## start PAGE EXCERPT

Unicode characters and the "|" separator

Would you like Bulk Rename Utility to offer new functionality? Post your comments here!

Unicode characters and the "|" separator

Postby MKCA » Thu Nov 25, 2021 4:04 pm

There seems to be a bug affecting the "|" separator and Unicode characters.

When I try to do multiple replacements with alphanumeric characters everything works properly:
Code: Select all
Replace:     po|re
With:        ka|su

port.txt     >      kart.txt
retf.txt     >      sutf.txt
??.txt      >      ??.txt
??.txt      >      ??.txt


When I try to do a single replacement with Japanese characters, it also works properly:
Code: Select all
Replace:     ?
With:        ka

port.txt     >      port.txt
retf.txt     >      retf.txt
??.txt      >      ka?.txt
??.txt      >      ??.txt


However, when I try to use the "|" separator with Japanese characters, it bugs out:
Code: Select all
Replace:     ?|??
With:        ka|sute

port.txt     >      kapkaokarkatka.txt
retf.txt     >      karkaekatkafka.txt
??.txt      >      ka.txt
??.txt      >      ka.txt


It actually happens as soon as the "I" separator is inputted:
Code: Select all
Replace:     ?|
With:        ka|

port.txt     >      kapkaokarkatka.txt
retf.txt     >      karkaekatkafka.txt
??.txt      >      ka.txt
??.txt      >      ka.txt



But will work correctly if additional alphanumerical characters are introduced:
Code: Select all
Replace:     ?a|??b
With:        ka|sute

port.txt     >      port.txt
retf.txt     >      retf.txt
?a?.txt     >      ka?.txt
??b.txt     >      sute.txt


The issue occurs with the "With" field too, except here it only causes the characters to be read as empty:
Code: Select all
Replace:     po|re
With:        ?|?

## end PAGE EXCERPT

** WRITTEN REQUEST 1 **
Reproduce the bug report's passage that opens with the words containing "Would you like" and closes with "and Unicode characters.".
** WRITTEN REQUEST 2 **
List every situation in which, according to the bug report, the replacement works properly or correctly.
The entries that come next are a separate body of material, not part of the bug report.

## start RECORDED DATA

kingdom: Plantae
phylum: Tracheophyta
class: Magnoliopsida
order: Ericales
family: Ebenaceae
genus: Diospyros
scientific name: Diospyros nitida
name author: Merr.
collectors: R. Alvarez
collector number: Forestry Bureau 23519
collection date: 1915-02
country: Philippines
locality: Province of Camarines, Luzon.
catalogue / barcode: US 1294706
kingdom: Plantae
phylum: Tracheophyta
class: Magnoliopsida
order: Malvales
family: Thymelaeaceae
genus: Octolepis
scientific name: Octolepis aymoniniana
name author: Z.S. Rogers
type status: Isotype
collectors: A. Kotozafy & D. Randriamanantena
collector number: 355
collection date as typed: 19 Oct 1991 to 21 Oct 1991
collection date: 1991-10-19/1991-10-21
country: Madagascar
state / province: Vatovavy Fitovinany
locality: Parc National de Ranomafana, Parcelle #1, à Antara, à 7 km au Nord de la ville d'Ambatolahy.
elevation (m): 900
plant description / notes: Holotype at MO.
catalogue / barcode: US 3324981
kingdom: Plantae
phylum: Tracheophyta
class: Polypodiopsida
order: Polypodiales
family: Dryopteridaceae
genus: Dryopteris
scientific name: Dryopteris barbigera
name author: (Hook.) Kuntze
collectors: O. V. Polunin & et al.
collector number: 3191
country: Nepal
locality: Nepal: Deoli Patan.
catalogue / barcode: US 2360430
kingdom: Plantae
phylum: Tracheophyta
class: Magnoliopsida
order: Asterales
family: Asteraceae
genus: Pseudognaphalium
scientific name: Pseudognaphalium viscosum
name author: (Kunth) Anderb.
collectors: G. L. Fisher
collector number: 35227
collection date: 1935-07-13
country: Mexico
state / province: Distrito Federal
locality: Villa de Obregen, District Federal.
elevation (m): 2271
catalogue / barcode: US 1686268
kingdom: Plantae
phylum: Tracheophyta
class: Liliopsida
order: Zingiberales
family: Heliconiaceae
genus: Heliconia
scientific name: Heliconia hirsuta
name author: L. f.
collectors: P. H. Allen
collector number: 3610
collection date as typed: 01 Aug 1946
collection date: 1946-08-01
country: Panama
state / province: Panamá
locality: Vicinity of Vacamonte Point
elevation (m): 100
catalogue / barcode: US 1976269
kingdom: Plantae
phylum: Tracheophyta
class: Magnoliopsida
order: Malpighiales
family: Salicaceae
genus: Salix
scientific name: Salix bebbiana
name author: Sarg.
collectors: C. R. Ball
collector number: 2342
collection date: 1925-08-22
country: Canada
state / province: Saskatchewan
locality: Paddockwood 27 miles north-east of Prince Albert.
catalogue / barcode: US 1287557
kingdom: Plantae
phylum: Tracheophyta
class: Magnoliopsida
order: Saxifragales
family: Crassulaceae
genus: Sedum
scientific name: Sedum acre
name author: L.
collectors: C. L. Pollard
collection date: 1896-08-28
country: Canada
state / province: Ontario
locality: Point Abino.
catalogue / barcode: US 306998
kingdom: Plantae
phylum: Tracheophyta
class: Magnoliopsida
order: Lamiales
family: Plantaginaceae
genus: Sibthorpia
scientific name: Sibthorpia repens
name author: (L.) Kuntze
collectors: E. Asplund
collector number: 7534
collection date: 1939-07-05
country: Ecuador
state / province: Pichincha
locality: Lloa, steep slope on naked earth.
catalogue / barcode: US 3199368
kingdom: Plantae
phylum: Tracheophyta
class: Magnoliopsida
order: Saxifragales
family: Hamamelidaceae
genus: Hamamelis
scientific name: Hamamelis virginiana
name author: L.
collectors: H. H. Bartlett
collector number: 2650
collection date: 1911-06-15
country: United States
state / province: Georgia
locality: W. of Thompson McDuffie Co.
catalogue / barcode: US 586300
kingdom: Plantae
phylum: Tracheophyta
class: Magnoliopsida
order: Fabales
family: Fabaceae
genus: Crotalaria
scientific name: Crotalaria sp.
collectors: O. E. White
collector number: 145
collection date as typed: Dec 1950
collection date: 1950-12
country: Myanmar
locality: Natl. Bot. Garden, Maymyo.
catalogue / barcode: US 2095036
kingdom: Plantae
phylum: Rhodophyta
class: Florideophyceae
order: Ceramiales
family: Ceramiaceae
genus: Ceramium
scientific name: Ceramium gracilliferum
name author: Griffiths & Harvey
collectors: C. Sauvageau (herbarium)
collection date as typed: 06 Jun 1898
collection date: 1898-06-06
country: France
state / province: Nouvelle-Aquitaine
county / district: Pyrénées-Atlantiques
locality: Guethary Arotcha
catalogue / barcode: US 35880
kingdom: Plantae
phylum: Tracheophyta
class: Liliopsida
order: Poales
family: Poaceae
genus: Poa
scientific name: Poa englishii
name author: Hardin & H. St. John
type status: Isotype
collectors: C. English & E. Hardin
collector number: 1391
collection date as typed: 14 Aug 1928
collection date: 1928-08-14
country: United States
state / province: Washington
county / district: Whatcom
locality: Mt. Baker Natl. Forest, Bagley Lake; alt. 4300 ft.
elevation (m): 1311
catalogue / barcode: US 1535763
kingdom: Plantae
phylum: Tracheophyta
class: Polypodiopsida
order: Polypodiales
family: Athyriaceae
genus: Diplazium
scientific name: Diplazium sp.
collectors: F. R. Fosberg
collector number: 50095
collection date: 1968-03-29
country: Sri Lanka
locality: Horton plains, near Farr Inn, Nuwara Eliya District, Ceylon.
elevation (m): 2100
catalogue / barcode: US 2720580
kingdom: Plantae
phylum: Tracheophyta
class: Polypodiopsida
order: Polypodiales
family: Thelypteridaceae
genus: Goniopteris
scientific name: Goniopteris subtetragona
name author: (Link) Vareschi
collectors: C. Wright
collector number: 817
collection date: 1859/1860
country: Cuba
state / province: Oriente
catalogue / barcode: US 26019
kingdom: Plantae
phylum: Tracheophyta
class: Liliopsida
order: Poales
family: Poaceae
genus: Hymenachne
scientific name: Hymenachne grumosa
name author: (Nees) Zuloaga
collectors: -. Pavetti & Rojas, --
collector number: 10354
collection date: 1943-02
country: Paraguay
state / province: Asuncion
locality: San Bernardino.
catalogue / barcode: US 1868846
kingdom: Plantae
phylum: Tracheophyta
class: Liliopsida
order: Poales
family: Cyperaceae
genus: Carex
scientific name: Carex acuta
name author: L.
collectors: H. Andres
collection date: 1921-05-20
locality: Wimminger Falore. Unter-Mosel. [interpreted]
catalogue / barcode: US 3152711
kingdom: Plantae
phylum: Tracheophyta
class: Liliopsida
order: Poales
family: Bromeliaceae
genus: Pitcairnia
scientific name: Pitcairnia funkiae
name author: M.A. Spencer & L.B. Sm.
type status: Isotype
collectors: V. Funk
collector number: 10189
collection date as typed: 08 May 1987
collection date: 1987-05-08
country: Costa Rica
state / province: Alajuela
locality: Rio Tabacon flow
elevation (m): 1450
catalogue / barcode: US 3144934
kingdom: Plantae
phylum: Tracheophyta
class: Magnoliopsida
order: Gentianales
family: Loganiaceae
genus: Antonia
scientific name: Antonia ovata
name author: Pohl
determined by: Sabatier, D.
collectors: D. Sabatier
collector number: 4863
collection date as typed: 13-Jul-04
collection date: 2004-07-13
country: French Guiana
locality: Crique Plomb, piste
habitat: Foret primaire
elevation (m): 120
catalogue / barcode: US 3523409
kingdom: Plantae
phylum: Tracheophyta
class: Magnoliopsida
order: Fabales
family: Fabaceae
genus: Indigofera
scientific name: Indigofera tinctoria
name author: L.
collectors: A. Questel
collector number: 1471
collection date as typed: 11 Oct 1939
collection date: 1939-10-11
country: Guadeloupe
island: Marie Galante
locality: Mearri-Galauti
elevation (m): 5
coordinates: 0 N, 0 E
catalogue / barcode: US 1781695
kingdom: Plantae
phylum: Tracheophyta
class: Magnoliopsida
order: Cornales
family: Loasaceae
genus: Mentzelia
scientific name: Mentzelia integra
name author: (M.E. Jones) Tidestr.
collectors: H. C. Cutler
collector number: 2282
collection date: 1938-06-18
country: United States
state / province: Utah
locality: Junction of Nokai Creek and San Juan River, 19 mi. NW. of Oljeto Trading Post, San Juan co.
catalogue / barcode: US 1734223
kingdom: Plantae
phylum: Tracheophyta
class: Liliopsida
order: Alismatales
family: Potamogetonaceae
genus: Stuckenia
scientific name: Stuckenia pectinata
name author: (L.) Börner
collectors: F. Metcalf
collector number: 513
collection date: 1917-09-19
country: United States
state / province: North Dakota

## end RECORDED DATA

** CORRECT ANSWER 1 **
Would you like Bulk Rename Utility to offer new functionality? Post your comments here!

Unicode characters and the "|" separator

Postby MKCA » Thu Nov 25, 2021 4:04 pm

There seems to be a bug affecting the "|" separator and Unicode characters.

** CORRECT ANSWER 2 **
- Doing multiple replacements with alphanumeric characters
- Doing a single replacement with Japanese characters
- Using the "|" separator with Japanese characters once additional alphanumerical characters are introduced